For the past two decades, the Washington, D.C.-based City Kids program has been helping at-risk kids from low-income neighborhoods in numerous ways. One such method includes getting inner-city youth off the streets and into the great outdoors in some of our country’s most treasured National Parks.
This initiative is geared towards assisting kids from vulnerable neighborhoods by teaching them wilderness skills and by preparing them for post-high school life. Kids generally start the program around sixth grade, and many will participate in the summer camp and year-round weekend trips all throughout high school.
The program has proven results. High school graduation rates in D.C. are typically around 65%, but the graduation rate for those in the City Kids program are over 95%. Not only do these programs help kids stay in school, but they allow kids spend time in nature — an activity they might not otherwise have an opportunity to explore.
Although the amount of people who camp in a typical year hovers around 40 million, kids from at-risk environments don’t often get the chance to participate, if not for these programs. Kids cite their involvement in the program as a real highlight; it serves as both a great learning experience and a break from the struggles they encounter in daily life.
National Parks have historically had difficulty connecting with the two groups the program serves: kids and minorities.

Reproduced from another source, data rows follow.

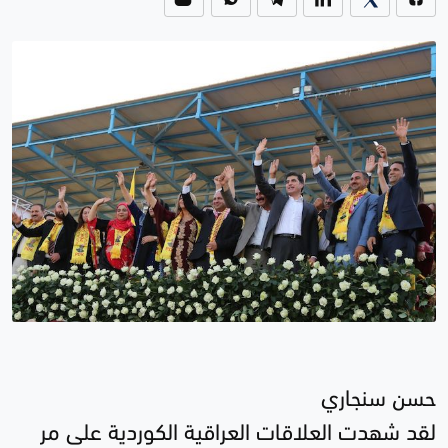
حسن سنجاري
لقد شهدت العلاقات العراقية الكوردية على مر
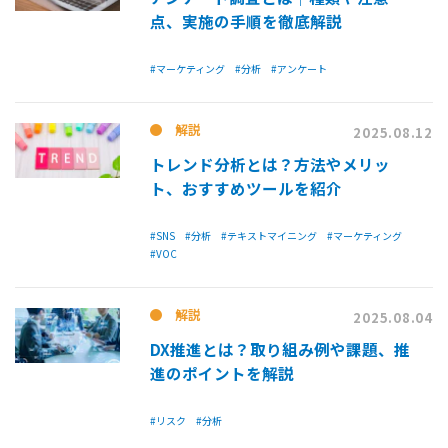
点、実施の手順を徹底解説
#マーケティング
#分析
#アンケート
解説
2025.08.12
トレンド分析とは？方法やメリッ
ト、おすすめツールを紹介
#SNS
#分析
#テキストマイニング
#マーケティング
#VOC
解説
2025.08.04
DX推進とは？取り組み例や課題、推
進のポイントを解説
#リスク
#分析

National Park Surveys in the past have shown that only nine percent of visitors are Hispanic, seven percent are African-American, and three percent are Asian.
However, a recent study suggests that people of color may be more interested in the preservation of public land than previously thought. Out of 900 African-American, Asian, and Hispanic voters polled in the study, four out of five voters liked President Obama’s goal of protecting public lands like National Parks. In addition, it was found that 57% of these voters had already visited at least one national park.
It was also noted that these voters expressed a desire for better accessibility to parks, as well as an increased emphasis on culturally diverse activities on public land. The organizations behind the poll, New American Media and the NEXT 100 Coalition, want to urge the government to be more proactive in promoting National Parks to people of color and to create new parks centered around the contributions of minorities.